RECORDS SHOWN:
________________

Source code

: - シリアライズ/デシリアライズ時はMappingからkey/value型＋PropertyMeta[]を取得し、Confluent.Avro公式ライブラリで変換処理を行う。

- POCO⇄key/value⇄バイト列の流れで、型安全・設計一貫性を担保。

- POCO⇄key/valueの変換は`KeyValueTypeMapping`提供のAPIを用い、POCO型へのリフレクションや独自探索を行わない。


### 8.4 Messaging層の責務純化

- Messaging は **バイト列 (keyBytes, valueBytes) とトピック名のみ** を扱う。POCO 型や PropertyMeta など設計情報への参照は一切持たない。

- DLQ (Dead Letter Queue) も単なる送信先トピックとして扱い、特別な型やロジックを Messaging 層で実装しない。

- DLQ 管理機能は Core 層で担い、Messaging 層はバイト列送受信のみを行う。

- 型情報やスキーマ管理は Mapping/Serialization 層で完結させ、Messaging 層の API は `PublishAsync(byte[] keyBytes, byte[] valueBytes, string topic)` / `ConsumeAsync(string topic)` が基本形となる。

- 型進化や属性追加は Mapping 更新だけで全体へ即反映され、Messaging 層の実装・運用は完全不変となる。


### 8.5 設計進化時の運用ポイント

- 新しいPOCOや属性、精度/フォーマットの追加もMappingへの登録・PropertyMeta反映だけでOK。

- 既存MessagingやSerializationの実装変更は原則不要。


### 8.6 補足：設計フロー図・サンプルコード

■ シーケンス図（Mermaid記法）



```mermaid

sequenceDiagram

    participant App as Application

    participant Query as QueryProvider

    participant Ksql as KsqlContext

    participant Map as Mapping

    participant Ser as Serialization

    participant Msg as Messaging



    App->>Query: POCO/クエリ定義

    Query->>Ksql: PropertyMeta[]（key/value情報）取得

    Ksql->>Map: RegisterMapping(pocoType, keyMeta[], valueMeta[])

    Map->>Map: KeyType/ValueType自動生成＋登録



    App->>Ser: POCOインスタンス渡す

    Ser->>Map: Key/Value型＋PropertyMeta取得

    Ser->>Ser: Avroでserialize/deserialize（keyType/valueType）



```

________________

Write out, word for word, every line from the one containing "- POCO⇄key/valueの変換は" through the last line of the records above.

- POCO⇄key/valueの変換は`KeyValueTypeMapping`提供のAPIを用い、POCO型へのリフレクションや独自探索を行わない。


### 8.4 Messaging層の責務純化

- Messaging は **バイト列 (keyBytes, valueBytes) とトピック名のみ** を扱う。POCO 型や PropertyMeta など設計情報への参照は一切持たない。

- DLQ (Dead Letter Queue) も単なる送信先トピックとして扱い、特別な型やロジックを Messaging 層で実装しない。

- DLQ 管理機能は Core 層で担い、Messaging 層はバイト列送受信のみを行う。

- 型情報やスキーマ管理は Mapping/Serialization 層で完結させ、Messaging 層の API は `PublishAsync(byte[] keyBytes, byte[] valueBytes, string topic)` / `ConsumeAsync(string topic)` が基本形となる。

- 型進化や属性追加は Mapping 更新だけで全体へ即反映され、Messaging 層の実装・運用は完全不変となる。


### 8.5 設計進化時の運用ポイント

- 新しいPOCOや属性、精度/フォーマットの追加もMappingへの登録・PropertyMeta反映だけでOK。

- 既存MessagingやSerializationの実装変更は原則不要。


### 8.6 補足：設計フロー図・サンプルコード

■ シーケンス図（Mermaid記法）



```mermaid

sequenceDiagram

    participant App as Application

    participant Query as QueryProvider

    participant Ksql as KsqlContext

    participant Map as Mapping

    participant Ser as Serialization

    participant Msg as Messaging



    App->>Query: POCO/クエリ定義

    Query->>Ksql: PropertyMeta[]（key/value情報）取得

    Ksql->>Map: RegisterMapping(pocoType, keyMeta[], valueMeta[])

    Map->>Map: KeyType/ValueType自動生成＋登録



    App->>Ser: POCOインスタンス渡す

    Ser->>Map: Key/Value型＋PropertyMeta取得

    Ser->>Ser: Avroでserialize/deserialize（keyType/valueType）



```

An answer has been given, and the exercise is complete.